A Question About Monopolies: Should They Exist?


I'm currently weighing a case I've been considering about the concept of monopolies. It started from this interesting NYTimes article asking the question of whether it makes sense to break up companies like Google, Facebook, and Amazon:

https://www.nytimes.com/…/is-it-time-to-break-up-google.htm…

First, it points to a 10 year shift in the 5 most powerful companies. In 2007, it was Microsoft, ExxonMobil, General Electric, Citigroup, and Shell Oil. Nowadays, Microsoft is still up there, but the other players are Apple, Google, Amazon and Facebook. It explains their degree of market share in their respective domains, and points out that they aggressively acquire other companies as well, so their growth doesn't show any signs of languishing.

Besides "Natural" monopolies like water/telecommunications/etc., the argument seems to be that other kinds of monopolies, massive consolidations of private power are dangerous. Examples of this can be seen with the 2008 banking crises (and really the banks in general which are disaster zones of corruption) and also the recent fake news business that Facebook and Google regrettably became entangled with. And even in the case of monopolies we regard as making sense, they become regulated as public entities. Google and Facebook are beginning to look like public utilities in a similar sense that AT&T and Bell Labs were. They have clearly crushed other entities like newspapers and make or break whether and how other entities can have their information accessed, which is becoming a modern necessity (it really probably already is). Plenty of economists argue that these companies provide enormous advantages to incumbents.

The solutions it provides are as follows:
1) Prevent these companies from collecting acquisitions like Twitch, Instagram, Double Click, Snapchat, etc.
2) Regulate them as public entities and have them license out their patents.
3) Remove the free ride content on these sites, forcing them to pay for and take responsibility for it (they say policing it would be too onerous, but they already do it for pornography)

This is complicated by the view of Peter Thiel, a tech mogul and businessman that works with Trump, very smart guy, who believes that monopolies are good things:

https://truthonthemarket.com/…/peter-thiel-on-the-virtues-…/

1) Lack of competition allows these companies to care for their employees, to care about things other than profits (like ethics: Google "don't be evil"), to effectively plan long term, to finance ambitious projects, etc.
2) Monopolies are bad in static worlds like the board game monopoly since they merely function as rent collectors, but in a dynamic world, they provide bedrocks of abundance for creative innovation everywhere
3) Government does it: patents create monopolies
4) The history of progress is better monopolies replacing worse one's
5) Economists are obsessed with perfect competition because they use the mathematics of 19th century physics, equilibrium state thermodynamics, which is easy to model, but business are not interchangeable atoms

https://medium.com/…/why-peter-thiel-is-dead-wrong-about-mo…

Some monopolies show clear signs of being a problem.

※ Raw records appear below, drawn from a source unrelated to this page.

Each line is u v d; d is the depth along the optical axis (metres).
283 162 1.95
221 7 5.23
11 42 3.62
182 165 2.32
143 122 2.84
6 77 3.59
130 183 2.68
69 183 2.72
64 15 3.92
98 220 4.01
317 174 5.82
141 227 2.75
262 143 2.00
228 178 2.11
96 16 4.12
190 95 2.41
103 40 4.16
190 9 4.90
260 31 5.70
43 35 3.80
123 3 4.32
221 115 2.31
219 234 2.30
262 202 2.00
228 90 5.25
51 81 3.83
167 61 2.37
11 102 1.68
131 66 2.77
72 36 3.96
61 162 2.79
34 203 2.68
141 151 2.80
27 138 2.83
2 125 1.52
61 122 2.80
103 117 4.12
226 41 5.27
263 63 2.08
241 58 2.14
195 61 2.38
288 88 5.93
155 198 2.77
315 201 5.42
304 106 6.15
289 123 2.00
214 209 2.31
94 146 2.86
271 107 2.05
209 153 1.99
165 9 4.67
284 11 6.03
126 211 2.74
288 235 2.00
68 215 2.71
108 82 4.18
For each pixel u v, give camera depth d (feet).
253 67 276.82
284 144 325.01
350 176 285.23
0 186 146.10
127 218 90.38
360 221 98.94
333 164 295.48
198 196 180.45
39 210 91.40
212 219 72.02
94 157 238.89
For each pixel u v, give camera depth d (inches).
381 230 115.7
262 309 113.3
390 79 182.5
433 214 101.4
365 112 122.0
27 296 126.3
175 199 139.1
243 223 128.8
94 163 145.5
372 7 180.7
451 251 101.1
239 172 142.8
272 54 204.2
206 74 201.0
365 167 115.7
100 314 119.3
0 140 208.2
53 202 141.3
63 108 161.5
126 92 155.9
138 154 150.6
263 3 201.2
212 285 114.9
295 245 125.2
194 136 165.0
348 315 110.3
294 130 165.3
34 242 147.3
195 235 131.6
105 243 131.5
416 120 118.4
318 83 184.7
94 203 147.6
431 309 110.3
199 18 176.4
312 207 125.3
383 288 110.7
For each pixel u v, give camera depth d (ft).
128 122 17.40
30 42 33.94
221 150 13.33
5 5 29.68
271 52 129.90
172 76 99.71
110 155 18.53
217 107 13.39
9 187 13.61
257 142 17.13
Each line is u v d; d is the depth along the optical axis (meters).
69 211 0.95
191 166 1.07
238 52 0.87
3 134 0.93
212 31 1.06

Comcast & Time Warner in Cable TV give terrible customer service. PG&E electricity has price growths, a classical artificial scarcity worry issue with monopolies. Microsoft is not innovative and has had a flat stock price for 10 years, etc. This decline in innovation seems to be a principle worry at Google, with some people seeing that as already starting to happen, but in other spheres it's looking as innovative as ever.

Companies like Google, Facebook, Amazon, etc. are a critical part of our culture nowadays. They are incredible in the service that they provide, but also represent grave dangers. What should we do about them? It’s a case I’d like to come back to, but I thought that it was helpful to lay out the intellectual boundaries of it that I’ve traced in the meantime to see if it engendered any ideas.